- _EXERCISE INSTRUCTIONS_:
What you return should match the data word for word, minus the images.

- _COLLECTED MATERIAL_:
»»

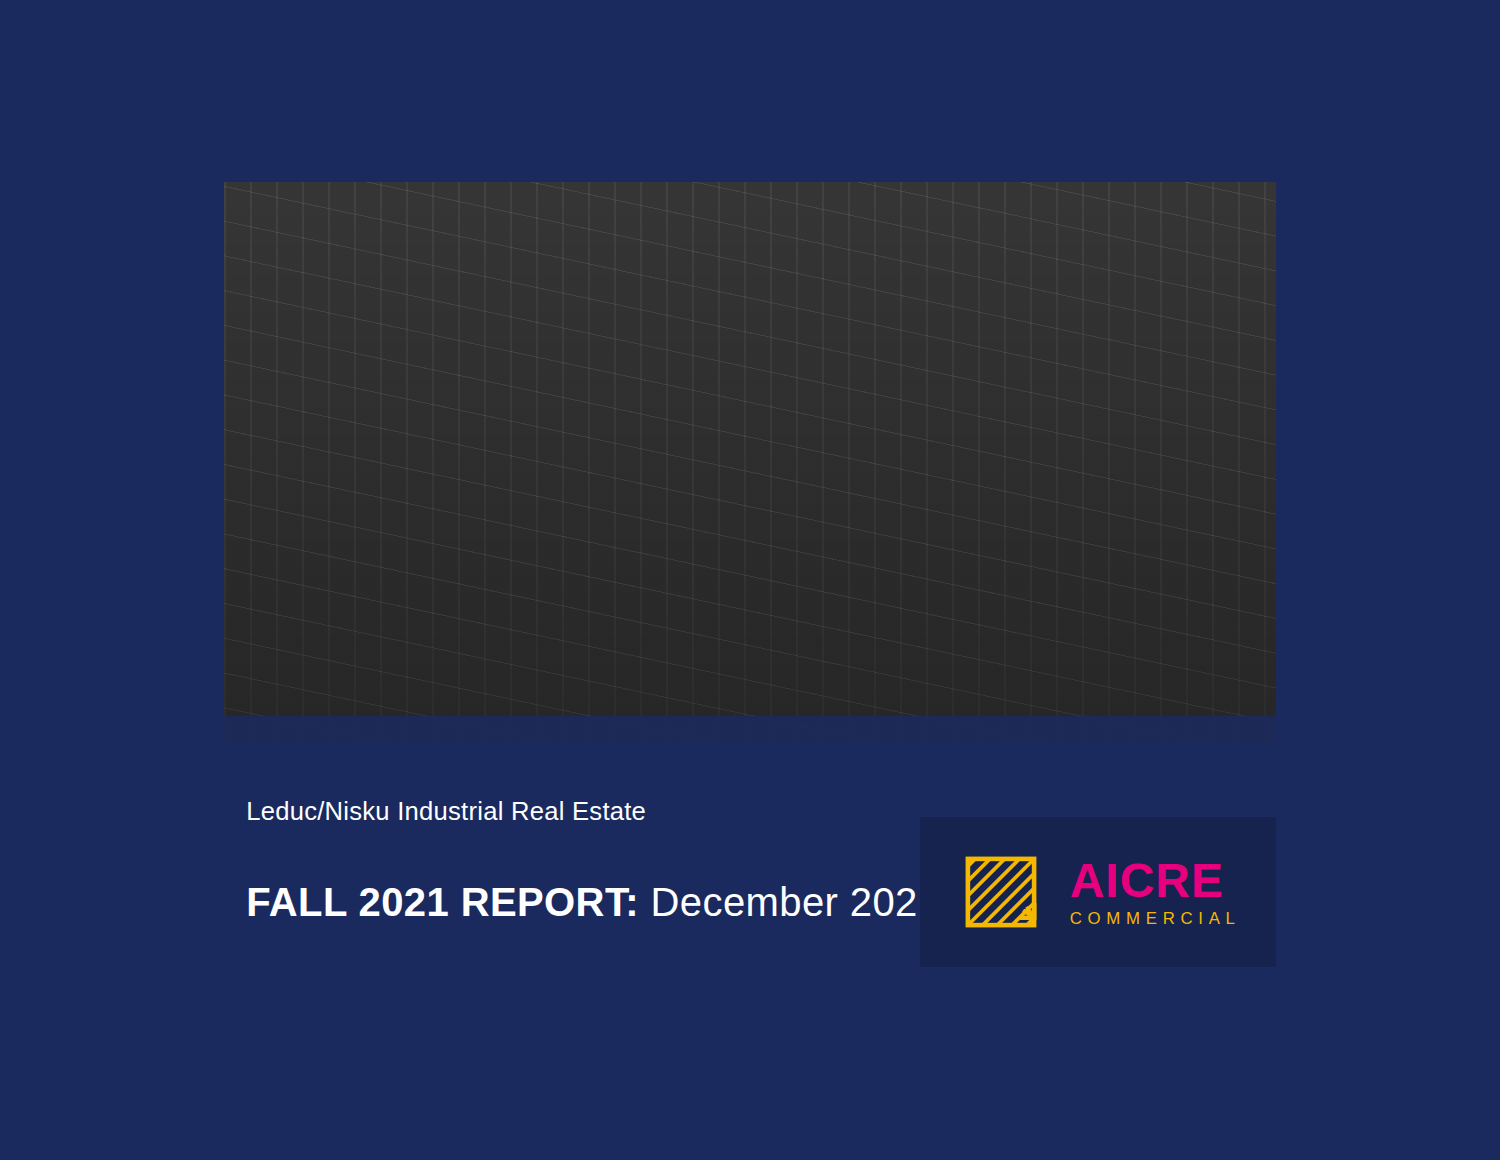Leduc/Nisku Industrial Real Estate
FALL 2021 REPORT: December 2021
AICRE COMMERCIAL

««

- _RESULT OF THIS TASK_:
Leduc/Nisku Industrial Real Estate
FALL 2021 REPORT: December 2021
AICRE COMMERCIAL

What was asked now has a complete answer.